Mark Berry June 2, 2010
I’ve been hosting this blog on my own Windows server since 2007 using BlogEngine.NET. Although I’ve been fairly happy with BlogEngine, I wanted to move my web sites to a hosted solution. The new provider hosts on Linux, so BlogEngine isn’t an option. It didn’t take me long to discover WordPress, and I decided to give it a whirl.
I set up WordPress 2.9.2 and began testing the export/import of my posts. Wow, what a lot of work that turned out to be!
Get the Latest BlogML Import Plugin
BlogEngin exports in BlogML format. WordPress does not support BlogML by default. Aaron Lerch blazed the trail by writing the initial plugin for importing data in BlogML format. There have been a couple of updates; the most recent one I could find, by Wayne John, added the (important) ability to import tags. Read Wayne’s article and get the plugin here. Be sure to see his helpful article on importing images here.
Editing the BlogML.xml File
In addition to updating the images paths as described in Wayn’e’s article, I found that I needed to make a few more edits to BlogML.xml before importing it into WordPress.
Make these edits using Notepad++:
- Change image paths as described in Wayne John’s article.
- Change “[more]” to “<!—more—>”.
- Correct the paths to other files by searching for “.axd” and manually changing them to the path they will have on the WordPress site.
- Change “ ” to “ ”. This works around a nasty behavior of the import to truncate a post whenever it encounters a entity. Apparently, in order to get TinyMCE to leave these entities in place, you’ll have to hack WordPress as I describe in this forum post.
WordPress (and the way it implements the TinyMCE editor) has a strange relationship with the <br> tag.
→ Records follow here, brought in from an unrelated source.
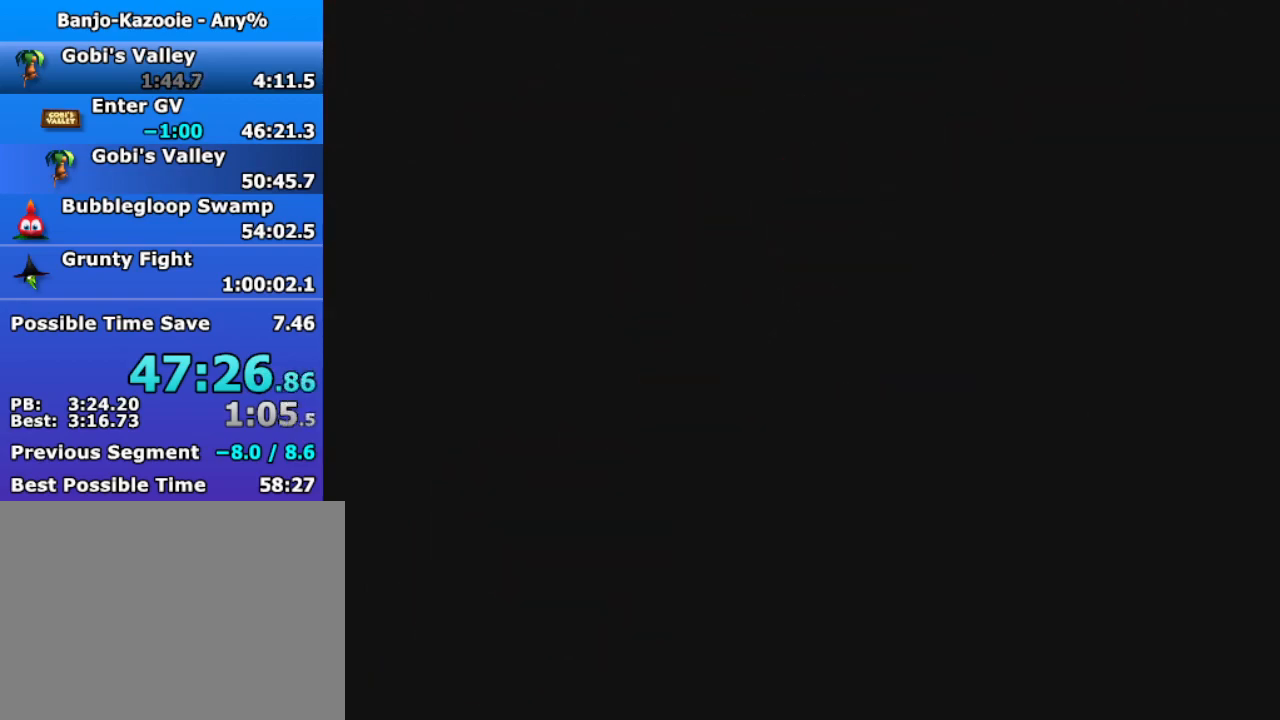
{"buttons": [], "left_stick": "center", "button_events": []}
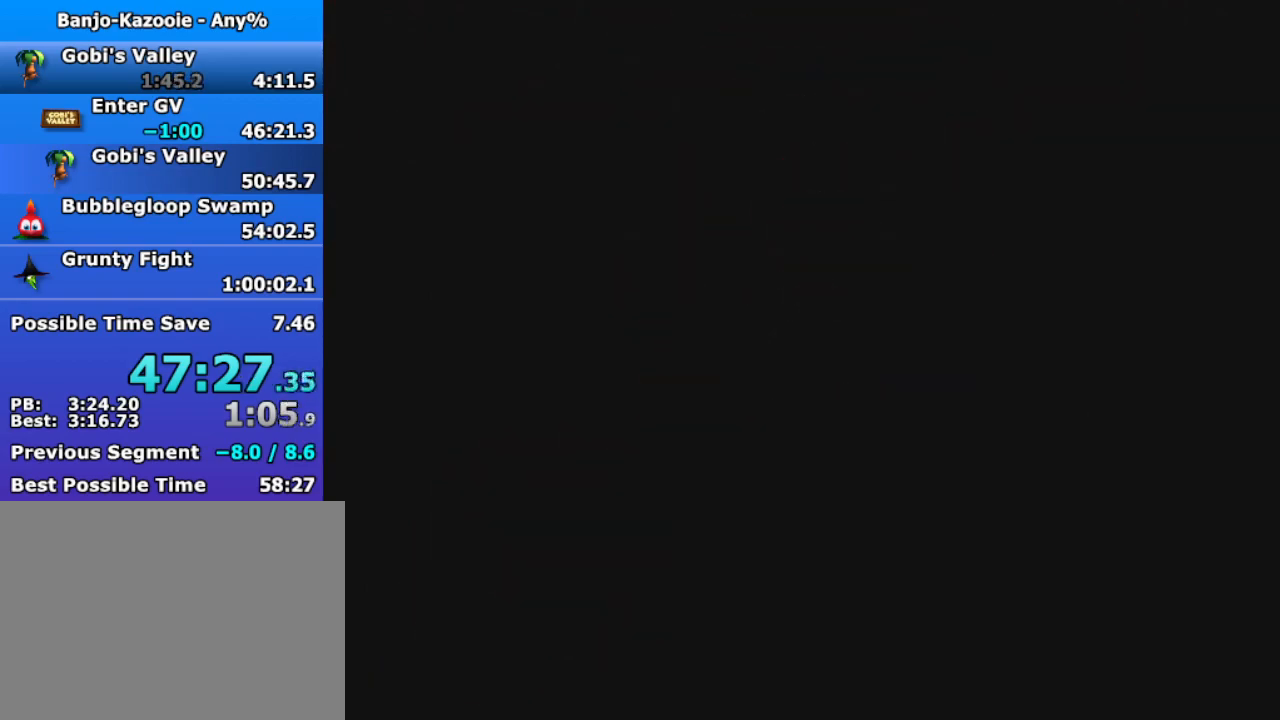
{"buttons": [], "left_stick": "down-left", "button_events": [[233, "R1", "down"], [467, "R1", "up"]]}
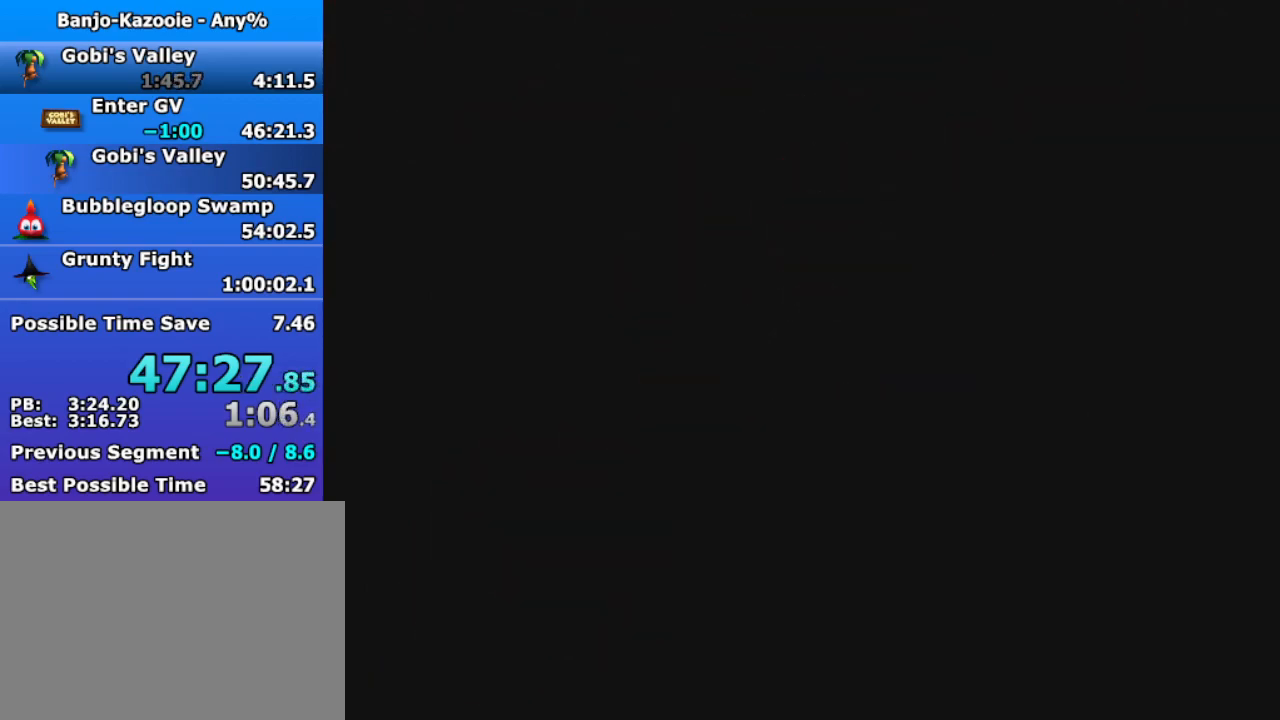
{"buttons": [], "left_stick": "down-left", "button_events": [[433, "R1", "down"], [500, "R1", "up"]]}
Basically the <br> tags will be stripped out and the line breaks lost. However it does respect a hard paragraph break (and I mean carriage-return-line-feed, not a <p> tag). Since my posts are full of <br> tags, I used Microsoft Word’s advanced Find and Replace to replace the line breaks:
- In Word 2007, go in to Word Options. Under Advanced > General, check Confirm file format conversion on open.
- Open BlogML.xml and choose to Convert file from Encoded Text, then select Unicode (UTF-8) as the encoding.
- Replace “<br />^p” with “<br>”. (“^p” finds paragraph tags, so this removes paragraph tags following <br /> tags.)
- Replace “<br>^p” with “<br>”. (As above, but finds <br> tags without the slash.) Now all <br> tags are not followed by paragraph tags.
- Replace “<br>” with “^p”. Now all <br> tags are converted to hard paragraph breaks.
- Save the file in Word and close Word. The file is now back in ANSI. Open the file in Notepad++, change the Encoding back to UTF-8, and re-save it.
Manual Edits after the Import
After importing BlogML.xml into WordPress, I found that I had a lot of manual editing to do on the posts.
- Search for posts containing <blockquote>. In instances where this was used to create an indent and not to quote someone, use the WordPress/TinyMCI Visual Editor to change the style from block quote to indented. (WordPress uses the tag <p style=”padding-left: 30px;”> to create an indent.)
- As I was working through the posts replacing <blockquote>s, I noticed that most posts that contained a less than sign (<) were missing data. This symbol is represented as < in the BlogML.xml file, so I laboriously searched through BlogML.xml in Notepad, opened each corresponding post in WordPress and BlogEngine, and copied over the text that got cut out.
- Even more alarming was to stumble upon a post that had been truncated, this time on a ± character, represented in BlogML.xml as ±. I copied the remainder of the text over to WordPress.
- Same thing as #3 happened with the last character in the word “voilà”: the à entity caused the post to truncate and I had to copy the remainder from the old blog to the new.
- Finally I should note that many of my older posts, creating before I started using Windows Live Writer, contain hard paragraph breaks. In HTML terms, those paragraph breaks are ignored and the paragraph flows normally. WordPress, however, interprets them as line breaks, inserting <br> tags before displaying them. I corrected this if I was making other edits, but I’m sure several posts still have odd line endings (example).
I’m afraid that other posts may have been truncated by special characters. I did use Notepad to do a regular expression search on for HTML entities with 5, 6, or 7 characters. Interestingly, the import did not truncate after “, ’, or ™. And considering that there are 671 instances of ", those must be working as well. Hopefully that covers most potential truncations. If not, I’ll keep BlogML.xml (or the old blog itself) and if more text is missing, copy it over as it is discovered.